Allan Nascimento morreu de forma repentina no início de agosto. O atleta fazia parte da equipe de Charles e integrava seu círculo de treinamento. Após a perda, Oliveira interrompeu temporariamente sua preparação para prestar homenagens ao amigo e acabou deixando o compromisso contra Tsarukyan.
Em entrevista ao jornalista Ariel Helwani, o armênio colocou em dúvida a decisão do brasileiro. Na avaliação de Tsarukyan, Charles teria retomado os treinamentos poucos dias depois da morte e, por isso, poderia ter mantido a preparação para o combate.
A fala gerou repercussão justamente pelo momento delicado vivido pela equipe de Charles. O brasileiro teria ficado pouco mais de uma semana afastado dos treinos e retornado após a missa de sétimo dia de Allan, realizada em 10 de agosto.

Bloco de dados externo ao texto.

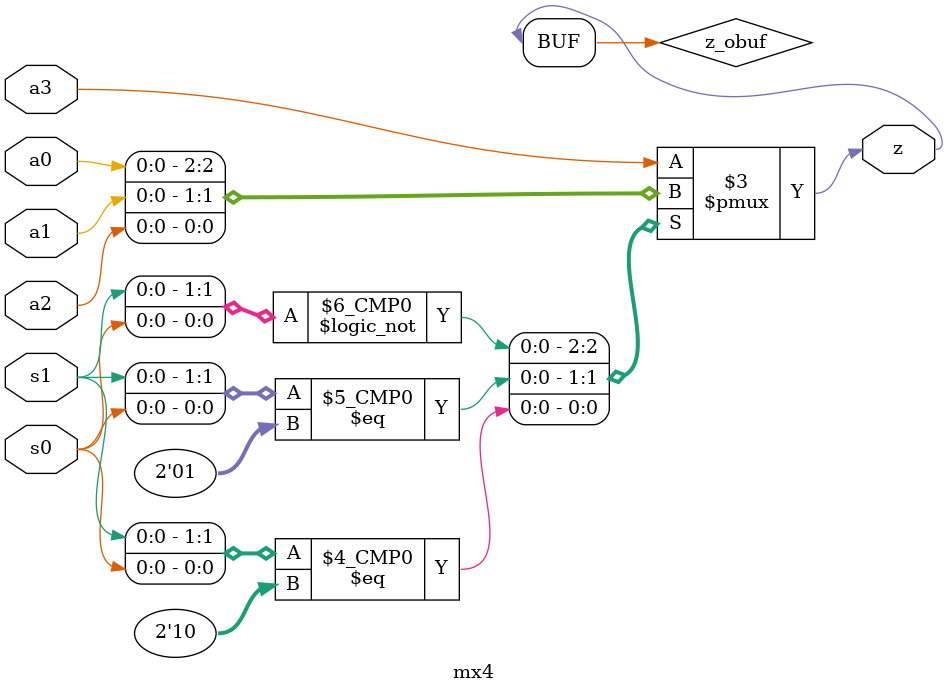
<source format=v>

module mx4
(
	output	z,
	input		a0,
	input		a1,
	input		a2,
	input		a3,
	input		s0,
	input		s1
);

reg z_obuf;

assign z = z_obuf;

always @(*)
begin
	case({s1, s0}) // ???
		2'b00		: z_obuf = a0;
		2'b01		: z_obuf = a1;
		2'b10		: z_obuf = a2;
		default	: z_obuf = a3;
	endcase
end

endmodule

</source>
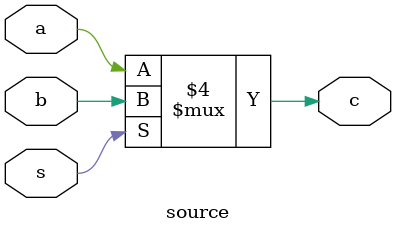
<source format=v>
module source(a, b, c, s);
	input wire a, b, s;	// INPUT PORTS
	output reg c;		// OUTPUT PORT

	always @(a, b, s) begin	
		if(!s)	
			c = a;
		else
			c = b;
	end
endmodule
</source>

Charles e Tsarukyan já se enfrentaram no UFC 300, em 2024. Na ocasião, o armênio levou a melhor por decisão dividida dos juízes, em uma luta na qual o brasileiro chegou perto da vitória por finalização em diferentes momentos.

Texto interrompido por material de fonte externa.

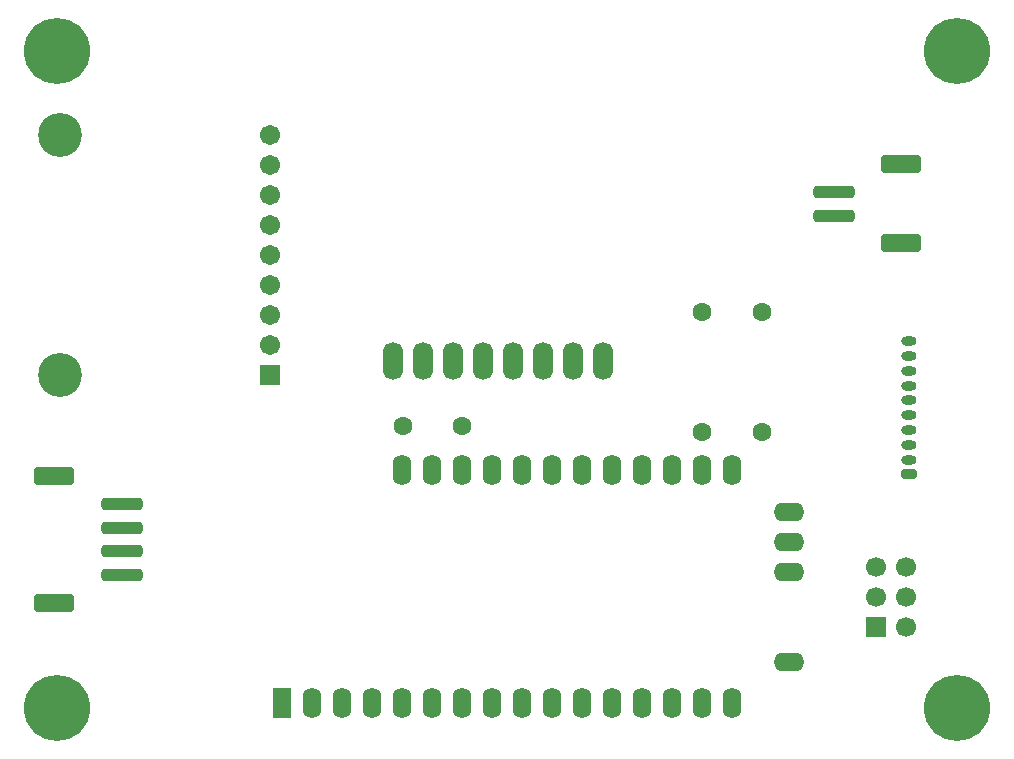
<source format=gbr>
%TF.GenerationSoftware,KiCad,Pcbnew,9.0.4*%
%TF.CreationDate,2025-11-11T21:51:20-08:00*%
%TF.ProjectId,latex-launch-2-pcb,6c617465-782d-46c6-9175-6e63682d322d,rev?*%
%TF.SameCoordinates,Original*%
%TF.FileFunction,Soldermask,Top*%
%TF.FilePolarity,Negative*%
%FSLAX46Y46*%
G04 Gerber Fmt 4.6, Leading zero omitted, Abs format (unit mm)*
G04 Created by KiCad (PCBNEW 9.0.4) date 2025-11-11 21:51:20*
%MOMM*%
%LPD*%
G01*
G04 APERTURE LIST*
G04 Aperture macros list*
%AMRoundRect*
0 Rectangle with rounded corners*
0 $1 Rounding radius*
0 $2 $3 $4 $5 $6 $7 $8 $9 X,Y pos of 4 corners*
0 Add a 4 corners polygon primitive as box body*
4,1,4,$2,$3,$4,$5,$6,$7,$8,$9,$2,$3,0*
0 Add four circle primitives for the rounded corners*
1,1,$1+$1,$2,$3*
1,1,$1+$1,$4,$5*
1,1,$1+$1,$6,$7*
1,1,$1+$1,$8,$9*
0 Add four rect primitives between the rounded corners*
20,1,$1+$1,$2,$3,$4,$5,0*
20,1,$1+$1,$4,$5,$6,$7,0*
20,1,$1+$1,$6,$7,$8,$9,0*
20,1,$1+$1,$8,$9,$2,$3,0*%
G04 Aperture macros list end*
%ADD10RoundRect,0.250001X1.449999X-0.499999X1.449999X0.499999X-1.449999X0.499999X-1.449999X-0.499999X0*%
%ADD11RoundRect,0.250000X1.500000X-0.250000X1.500000X0.250000X-1.500000X0.250000X-1.500000X-0.250000X0*%
%ADD12C,5.600000*%
%ADD13O,1.704000X3.204000*%
%ADD14C,1.600000*%
%ADD15RoundRect,0.200000X0.450000X-0.200000X0.450000X0.200000X-0.450000X0.200000X-0.450000X-0.200000X0*%
%ADD16O,1.300000X0.800000*%
%ADD17RoundRect,0.250000X-1.500000X0.250000X-1.500000X-0.250000X1.500000X-0.250000X1.500000X0.250000X0*%
%ADD18RoundRect,0.250001X-1.449999X0.499999X-1.449999X-0.499999X1.449999X-0.499999X1.449999X0.499999X0*%
%ADD19RoundRect,0.250000X0.550000X-1.050000X0.550000X1.050000X-0.550000X1.050000X-0.550000X-1.050000X0*%
%ADD20O,1.600000X2.600000*%
%ADD21O,2.600000X1.600000*%
%ADD22R,1.700000X1.700000*%
%ADD23C,1.700000*%
%ADD24RoundRect,0.102000X0.754000X-0.754000X0.754000X0.754000X-0.754000X0.754000X-0.754000X-0.754000X0*%
%ADD25C,1.712000*%
%ADD26C,3.720000*%
G04 APERTURE END LIST*
D10*
%TO.C,J3*%
X186034000Y-83518000D03*
X186034000Y-90218000D03*
D11*
X180284000Y-85868000D03*
X180284000Y-87868000D03*
%TD*%
D12*
%TO.C,H1*%
X114554000Y-73914000D03*
%TD*%
%TO.C,H4*%
X190754000Y-73914000D03*
%TD*%
%TO.C,H3*%
X190754000Y-129540000D03*
%TD*%
%TO.C,H2*%
X114554000Y-129540000D03*
%TD*%
D13*
%TO.C,J6*%
X160750000Y-100203000D03*
X158210000Y-100203000D03*
X155670000Y-100203000D03*
X153130000Y-100203000D03*
X150590000Y-100203000D03*
X148050000Y-100203000D03*
X145510000Y-100203000D03*
X142970000Y-100203000D03*
%TD*%
D14*
%TO.C,R1*%
X174244000Y-96012000D03*
X174244000Y-106172000D03*
%TD*%
D15*
%TO.C,J1*%
X186637000Y-109765000D03*
D16*
X186637000Y-108515000D03*
X186637000Y-107265000D03*
X186637000Y-106015000D03*
X186637000Y-104765000D03*
X186637000Y-103515000D03*
X186637000Y-102265000D03*
X186637000Y-101015000D03*
X186637000Y-99765000D03*
X186637000Y-98515000D03*
%TD*%
D14*
%TO.C,R2*%
X169164000Y-106172000D03*
X169164000Y-96012000D03*
%TD*%
D17*
%TO.C,J4*%
X120050000Y-112300000D03*
X120050000Y-114300000D03*
X120050000Y-116300000D03*
X120050000Y-118300000D03*
D18*
X114300000Y-109950000D03*
X114300000Y-120650000D03*
%TD*%
D14*
%TO.C,C1*%
X148804000Y-105664000D03*
X143804000Y-105664000D03*
%TD*%
D19*
%TO.C,A1*%
X133604000Y-129132500D03*
D20*
X136144000Y-129132500D03*
X138684000Y-129132500D03*
X141224000Y-129132500D03*
X143764000Y-129132500D03*
X146304000Y-129132500D03*
X148844000Y-129132500D03*
X151384000Y-129132500D03*
X153924000Y-129132500D03*
X156464000Y-129132500D03*
X159004000Y-129132500D03*
X161544000Y-129132500D03*
X164084000Y-129132500D03*
X166624000Y-129132500D03*
X169164000Y-129132500D03*
X171704000Y-129132500D03*
X171704000Y-109412500D03*
X169164000Y-109412500D03*
X166624000Y-109412500D03*
X164084000Y-109412500D03*
X161544000Y-109412500D03*
X159004000Y-109412500D03*
X156464000Y-109412500D03*
X153924000Y-109412500D03*
X151384000Y-109412500D03*
X148844000Y-109412500D03*
X146304000Y-109412500D03*
X143764000Y-109412500D03*
D21*
X176484000Y-125622500D03*
X176484000Y-118002500D03*
X176484000Y-115462500D03*
X176484000Y-112922500D03*
%TD*%
D22*
%TO.C,J2*%
X183896000Y-122682000D03*
D23*
X186436000Y-122682000D03*
X183896000Y-120142000D03*
X186436000Y-120142000D03*
X183896000Y-117602000D03*
X186436000Y-117602000D03*
%TD*%
D24*
%TO.C,J5*%
X132588000Y-101346000D03*
D25*
X132588000Y-98806000D03*
X132588000Y-96266000D03*
X132588000Y-93726000D03*
X132588000Y-91186000D03*
X132588000Y-88646000D03*
X132588000Y-86106000D03*
X132588000Y-83566000D03*
X132588000Y-81026000D03*
D26*
X114808000Y-101346000D03*
X114808000Y-81026000D03*
%TD*%
M02*

</source>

A revanche estava prevista para 19 de setembro, mas a saída de Charles mudou os planos do evento. Para ocupar a vaga, o UFC colocou outro brasileiro no confronto: Maurício Ruffy, atual integrante do top 10 da divisão dos leves.

Com a mudança, Tsarukyan terá pela frente um novo desafio, enquanto Charles deverá definir os próximos passos de sua carreira. O episódio, porém, acrescentou uma nova rivalidade fora do octógono entre os dois lutadores.
A declaração de Tsarukyan também reacendeu a discussão sobre os limites das provocações no MMA, especialmente quando envolvem situações pessoais e momentos de luto.